Which is equivalent to the following JSON data tree:
```js
{
"Stub":[
{
"start_pos":1,
"end_pos":8,
"template_contents":"{{Stub}}",
"template_name":"Stub",
"template_params":{},
}
],
"Infobox character":[
{
"start_pos":9,
"end_pos":277,
"template_contents":`{{Infobox character
| title = Daisy
| image = Example.jpg
| imagecaption = Daisy, blowing in the wind
| position = Supreme flower
| age = 2 months
| status = Active
| height = 5 inches
| weight = 20 grams
}}`,
"template_name":"Infobox character",
"template_params":{
"title":"Daisy",
"image":"Example.jpg",
"imagecaption":"Daisy, blowing in the wind",
"position":"Supreme flower",
"age":"2 months",
"status":"Active",
"height":"5 inches",
"weight":"20 grams"
}
}
],
"Reflist":[
{
"start_pos":323,
"end_pos":333,
"template_contents":"{{Reflist}}",
"template_name":"Reflist",
"template_params":{}
}
]
}
```

## Notes

* Templates are grouped based on the template base page name. I.e. separate invocations using the call {{some template}}, {{Some template}}, and {{some_template}} will be grouped into the same group by the name of "Some template".

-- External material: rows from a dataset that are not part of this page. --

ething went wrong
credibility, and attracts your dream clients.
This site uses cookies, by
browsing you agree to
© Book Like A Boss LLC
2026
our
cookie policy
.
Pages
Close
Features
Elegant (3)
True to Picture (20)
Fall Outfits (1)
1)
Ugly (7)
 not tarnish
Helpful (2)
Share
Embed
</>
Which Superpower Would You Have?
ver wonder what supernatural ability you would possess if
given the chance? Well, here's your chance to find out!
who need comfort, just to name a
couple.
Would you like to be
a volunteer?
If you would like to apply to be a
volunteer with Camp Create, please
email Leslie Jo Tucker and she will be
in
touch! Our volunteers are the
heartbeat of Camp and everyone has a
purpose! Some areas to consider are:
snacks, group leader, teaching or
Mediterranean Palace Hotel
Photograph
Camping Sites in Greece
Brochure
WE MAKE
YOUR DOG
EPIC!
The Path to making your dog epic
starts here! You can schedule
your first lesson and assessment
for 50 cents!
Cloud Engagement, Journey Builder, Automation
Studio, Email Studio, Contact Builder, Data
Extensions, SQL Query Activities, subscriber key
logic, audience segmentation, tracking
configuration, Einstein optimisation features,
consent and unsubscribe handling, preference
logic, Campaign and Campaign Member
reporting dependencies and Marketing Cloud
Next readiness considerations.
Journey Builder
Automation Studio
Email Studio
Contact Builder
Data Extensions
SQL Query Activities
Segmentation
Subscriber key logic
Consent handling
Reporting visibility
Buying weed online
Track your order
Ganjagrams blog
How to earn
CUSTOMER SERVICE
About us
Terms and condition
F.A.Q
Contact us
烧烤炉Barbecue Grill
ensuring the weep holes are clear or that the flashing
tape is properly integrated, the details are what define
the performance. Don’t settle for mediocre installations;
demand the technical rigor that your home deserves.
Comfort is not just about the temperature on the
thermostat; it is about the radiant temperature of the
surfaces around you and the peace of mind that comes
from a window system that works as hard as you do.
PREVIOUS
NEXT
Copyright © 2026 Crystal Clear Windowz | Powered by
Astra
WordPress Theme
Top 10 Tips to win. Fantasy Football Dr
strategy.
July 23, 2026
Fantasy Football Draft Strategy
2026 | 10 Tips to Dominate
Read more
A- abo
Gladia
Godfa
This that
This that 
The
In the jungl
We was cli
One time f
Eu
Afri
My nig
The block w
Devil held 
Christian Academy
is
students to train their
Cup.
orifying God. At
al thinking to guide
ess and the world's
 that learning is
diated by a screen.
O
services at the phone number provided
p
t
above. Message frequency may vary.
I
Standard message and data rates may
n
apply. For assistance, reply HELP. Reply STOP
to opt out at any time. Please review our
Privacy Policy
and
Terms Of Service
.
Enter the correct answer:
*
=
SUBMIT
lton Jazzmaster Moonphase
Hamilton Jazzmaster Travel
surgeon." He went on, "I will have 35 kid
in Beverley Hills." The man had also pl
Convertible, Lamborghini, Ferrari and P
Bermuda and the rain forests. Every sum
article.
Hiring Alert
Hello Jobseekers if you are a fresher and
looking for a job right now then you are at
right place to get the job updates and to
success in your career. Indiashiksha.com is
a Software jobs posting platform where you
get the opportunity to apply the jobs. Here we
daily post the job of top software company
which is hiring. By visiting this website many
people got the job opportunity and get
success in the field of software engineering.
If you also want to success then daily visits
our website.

* Variables and parser functions (such as {{DEFAULTSORT}}) will be grouped based on the base name of the variables/parser functions.
* Because Lua tables are **unordered** by default, order of keys and values in the output may be different than expected.
* This module is able to deal with templates nested within other templates.
* This module is able to deal with characters escaped using the {{=}} & {{!}} magic words as well as characters enclosed within <nowiki> tags.